Staunton, Sept. 19 – Because Jews in Birobidzhan were first forced and then encouraged to change their nationality in Soviet censuses after World War II, the actual share of Jews in the population of the Jewish Autonomous Oblast is not the four percent Russian censuses record but rather 20 percent, people in the region say.
At the same time, they recount that many Russians who could find a Jewish individual in their genealogies were among the first to leave the USSR for Israel and that these and other Russians often spoke and even continue to speak Yiddish, the language of the titular nationality of the district.
These findings come from a survey of the Yiddish language there conducted this summer by the American Yiddish Book Center for its Oral History Project (yiddishbookcenter.org/) and now discussed by Yekaterina Khasina and Vladimir Yakovsky of the SibReal portal (sibreal.org/a/govori-na-idish-kak-vyzhivaet-ofitsialnyy-yazyk-evreyskoy-avtonomii/31455403.html).

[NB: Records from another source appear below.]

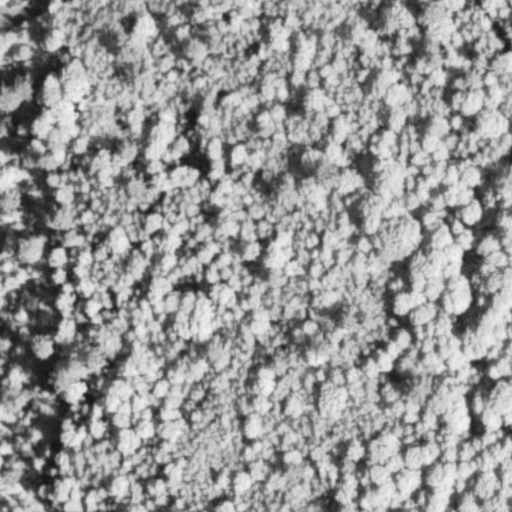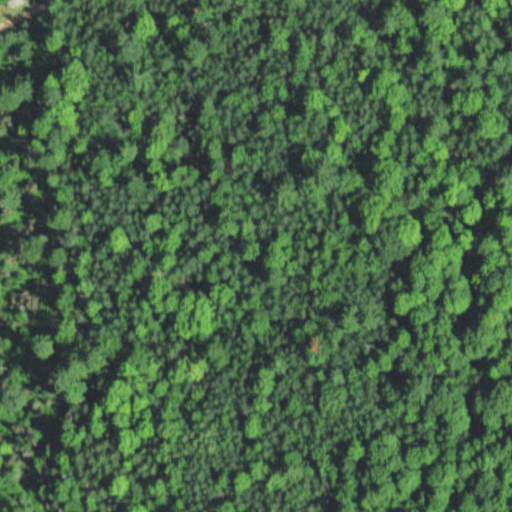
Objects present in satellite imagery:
road: (40, 18)
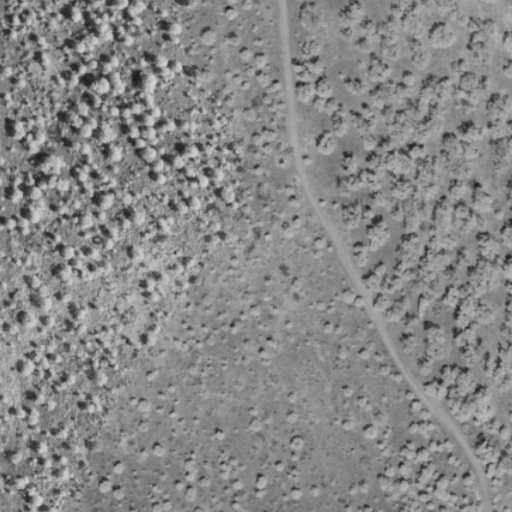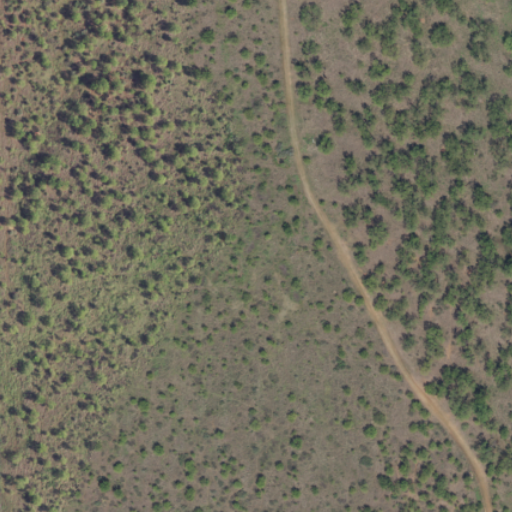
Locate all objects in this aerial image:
road: (371, 269)
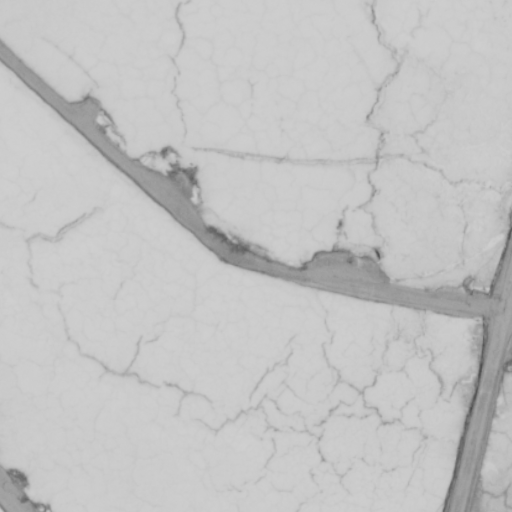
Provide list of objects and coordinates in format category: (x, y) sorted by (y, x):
quarry: (255, 255)
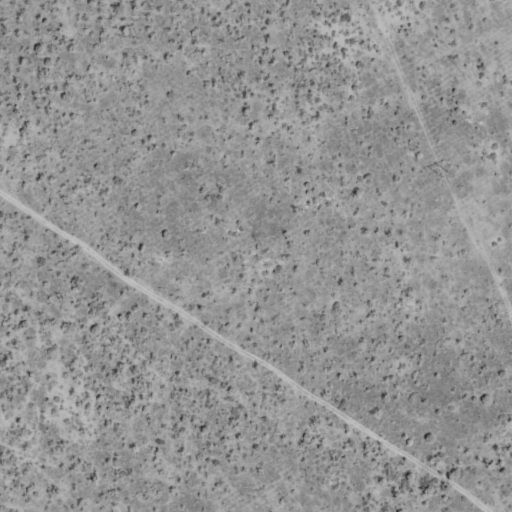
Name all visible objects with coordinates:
power tower: (446, 174)
road: (256, 326)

Yiddish is “the declared language” of the Jewish Autonomous Oblast, the survey found, but “it is not used at all by the organs of state power, neither in courts nor in official documents.” Few of its citizens speak Yiddish fluently, although many, including many non-Jews, know some words and use them in everyday speech.
Between 1934 when the oblast was established and the late 1940s, the Yiddish language and Jewish identity were encouraged. But after Stalin launched his anti-Semitic campaign in 1949, both suffered. Yiddish language institutions and schools were closed, and many Jews reidentified for official purposes as ethnic Russians.
Despite this “almost complete disappearance of Yiddish from culture and daily life,” the researchers found, “in recent years, the Birobidzhan authorities have been trying at least formally to preserve the dialect of Jewish resettlers in the Far East,” using Yiddish for street signs and public transportation stops.
Many older people in Birobidzhan know Yiddish and even use it when they don’t want their children to know what they are saying. Their Yiddish is mostly like that spoken in Odessa before World War II, although there are also elements of the Lithuanian variant as well, the researchers say.
Many Jews and even some Russians who could claim Jewish backgrounds emigrated to Israel where many of the younger ones remain. But some of the older ones who moved there have now returned, although there appears to be a vigorous exchange between Yiddish speakers in both places.